Boundary disputes are one of the most actively litigated areas of real property law. One common category of such disputes involves the trimming of a neighbor’s tree, either to remove branches that have grown over a property line or to maintain or improve views. While California law generally provides no right to an unobstructed view, an issue we previously addressed here, an adjoining landowner may reasonably trim the branches of a neighbor’s tree to the property line. Adjoining landowners may not, however, enter a neighbor’s property to abate the encroachment, and the potential cost of doing so just increased substantially.
On January 31, 2017, in a case of first impression, the Court of Appeal for the Second Appellate District ruled that annoyance and discomfort damages resulting from tortious injuries to timber or trees are subject to the statutory damage multiplier. Fulle v. Kanani, __ Cal.App.5th __ (2016) (Case No. B271240). The case involved contiguous properties, separated by a fence, in a hillside neighborhood of Encino.
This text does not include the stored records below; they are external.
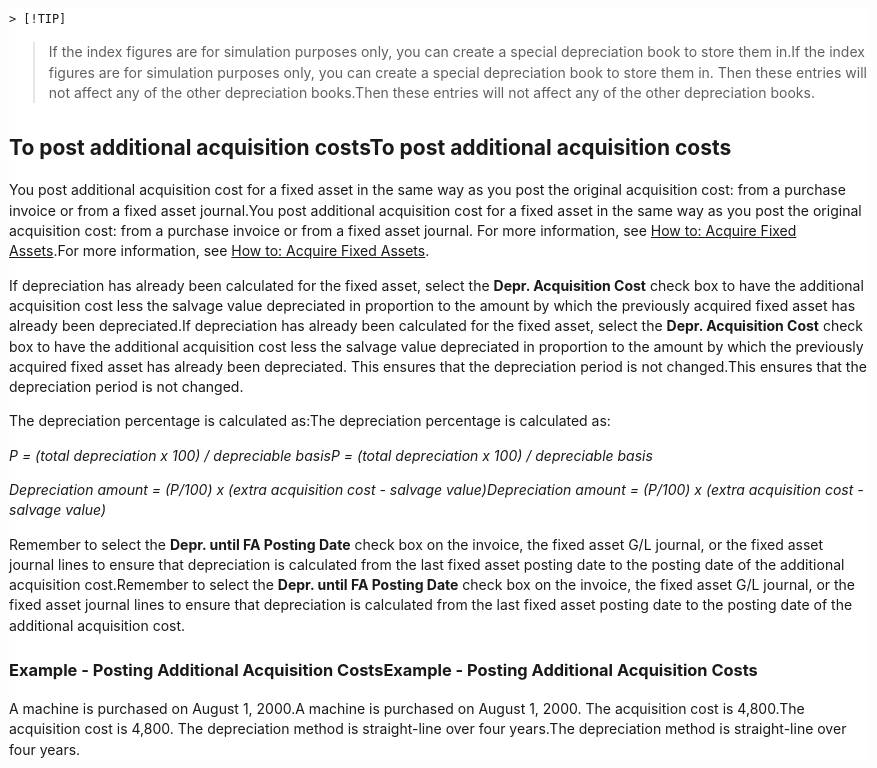     > [!TIP]  
>   <span data-ttu-id="2fcf7-142">If the index figures are for simulation purposes only, you can create a special depreciation book to store them in.</span><span class="sxs-lookup"><span data-stu-id="2fcf7-142">If the index figures are for simulation purposes only, you can create a special depreciation book to store them in.</span></span> <span data-ttu-id="2fcf7-143">Then these entries will not affect any of the other depreciation books.</span><span class="sxs-lookup"><span data-stu-id="2fcf7-143">Then these entries will not affect any of the other depreciation books.</span></span>

   ## <a name="to-post-additional-acquisition-costs"></a><span data-ttu-id="2fcf7-144">To post additional acquisition costs</span><span class="sxs-lookup"><span data-stu-id="2fcf7-144">To post additional acquisition costs</span></span>
   <span data-ttu-id="2fcf7-145">You post additional acquisition cost for a fixed asset in the same way as you post the original acquisition cost: from a purchase invoice or from a fixed asset journal.</span><span class="sxs-lookup"><span data-stu-id="2fcf7-145">You post additional acquisition cost for a fixed asset in the same way as you post the original acquisition cost: from a purchase invoice or from a fixed asset journal.</span></span> <span data-ttu-id="2fcf7-146">For more information, see [How to: Acquire Fixed Assets](fa-how-acquire.md).</span><span class="sxs-lookup"><span data-stu-id="2fcf7-146">For more information, see [How to: Acquire Fixed Assets](fa-how-acquire.md).</span></span>  

<span data-ttu-id="2fcf7-147">If depreciation has already been calculated for the fixed asset, select the **Depr. Acquisition Cost** check box to have the additional acquisition cost less the salvage value depreciated in proportion to the amount by which the previously acquired fixed asset has already been depreciated.</span><span class="sxs-lookup"><span data-stu-id="2fcf7-147">If depreciation has already been calculated for the fixed asset, select the **Depr. Acquisition Cost** check box to have the additional acquisition cost less the salvage value depreciated in proportion to the amount by which the previously acquired fixed asset has already been depreciated.</span></span> <span data-ttu-id="2fcf7-148">This ensures that the depreciation period is not changed.</span><span class="sxs-lookup"><span data-stu-id="2fcf7-148">This ensures that the depreciation period is not changed.</span></span>  

<span data-ttu-id="2fcf7-149">The depreciation percentage is calculated as:</span><span class="sxs-lookup"><span data-stu-id="2fcf7-149">The depreciation percentage is calculated as:</span></span>  

<span data-ttu-id="2fcf7-150">*P = (total depreciation x 100) / depreciable basis*</span><span class="sxs-lookup"><span data-stu-id="2fcf7-150">*P = (total depreciation x 100) / depreciable basis*</span></span>

<span data-ttu-id="2fcf7-151">*Depreciation amount = (P/100) x (extra acquisition cost - salvage value)*</span><span class="sxs-lookup"><span data-stu-id="2fcf7-151">*Depreciation amount = (P/100) x (extra acquisition cost - salvage value)*</span></span>  

<span data-ttu-id="2fcf7-152">Remember to select the **Depr. until FA Posting Date** check box on the invoice, the fixed asset G/L journal, or the fixed asset journal lines to ensure that depreciation is calculated from the last fixed asset posting date to the posting date of the additional acquisition cost.</span><span class="sxs-lookup"><span data-stu-id="2fcf7-152">Remember to select the **Depr. until FA Posting Date** check box on the invoice, the fixed asset G/L journal, or the fixed asset journal lines to ensure that depreciation is calculated from the last fixed asset posting date to the posting date of the additional acquisition cost.</span></span>

### <a name="example---posting-additional-acquisition-costs"></a><span data-ttu-id="2fcf7-153">Example - Posting Additional Acquisition Costs</span><span class="sxs-lookup"><span data-stu-id="2fcf7-153">Example - Posting Additional Acquisition Costs</span></span>
<span data-ttu-id="2fcf7-154">A machine is purchased on August 1, 2000.</span><span class="sxs-lookup"><span data-stu-id="2fcf7-154">A machine is purchased on August 1, 2000.</span></span> <span data-ttu-id="2fcf7-155">The acquisition cost is 4,800.</span><span class="sxs-lookup"><span data-stu-id="2fcf7-155">The acquisition cost is 4,800.</span></span> <span data-ttu-id="2fcf7-156">The depreciation method is straight-line over four years.</span><span class="sxs-lookup"><span data-stu-id="2fcf7-156">The depreciation method is straight-line over four years.</span></span>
The plaintiff’s property contained five mature eucalyptus trees and a black walnut tree, all of which provided her with aesthetic benefits, shade, and privacy. The trees also partially blocked the defendant’s view of the San Fernando Valley. Shortly after acquiring his property, the defendant hired a work crew that entered the plaintiff’s property without her permission, cut the trees to approximately half their height, and removed all of their branches.
The plaintiff filed suit for trespass and negligence and treble damages under section 733 of the Code of Civil Procedure and section 3346 of the Civil Code. Section 733 explicitly authorizes treble damages for cutting down or injuring trees on another person’s land. In turn, section 3346 provides trial courts with discretion to assess treble damages to “compensate for the actual detriment” for wrongful injuries to timber, trees, or underwood upon the land of another.
The case was tried before a jury, which ruled that the defendant intentionally, willfully, and maliciously caused the work crew to enter the plaintiff’s property to cut her trees. The jury awarded $27,500 for damage to the trees, $20,000 for the cost of repairing the harm, and $30,000 for past noneconomic loss, including annoyance and discomfort, loss of enjoyment of the real property, inconvenience and emotional distress.
The plaintiff then moved for treble damages, contending that the term “actual detriment” as used in section 3346 includes both the damage to the trees and the harm that she personally suffered as a result, thus the multiplier applied to both economic and noneconomic damages. The defendant argued that the damage multiplier should only apply to economic damages.
The trial court entered judgment for the plaintiff, trebling her economic damages but declining to apply the multiplier to her damages for annoyance and discomfort. The court reasoned that the use of the term “actual detriment” in section 3346 limits the damage multiplier to actual economic damages and does not extend to intangible, noneconomic damages.
Following a lengthy exercise in statutory interpretation, the Court of Appeal determined that the plain language of section 733 is clear. The Court thus held that because the caselaw allows annoyance and discomfort damages to be assessed for tortious injuries to trees, it follows that such damages are subject to section 733’s treble damages provision. The Court then considered section 3346, noting that it “poses a greater interpretive challenge.” Despite the ambiguities of section 3346, however, the Court acknowledged that it must harmonize the two statutes where reasonably possible, reconcile seeming inconsistencies between them, and construe them to give force and effect to all of their provisions. To harmonize the statutes and give full effect to each, the Court held that annoyance and discomfort damages resulting from tortious injuries to timber or trees are subject to the damage multiplier under sections 733 and 3346.
Fulle is an important new decision in the long line of cases dealing with boundary disputes involving trees. As before, where a jury finds willful and malicious conduct by the defendant, the trial court must award double damages. The courts now have discretion to award treble damages for annoyance and discomfort.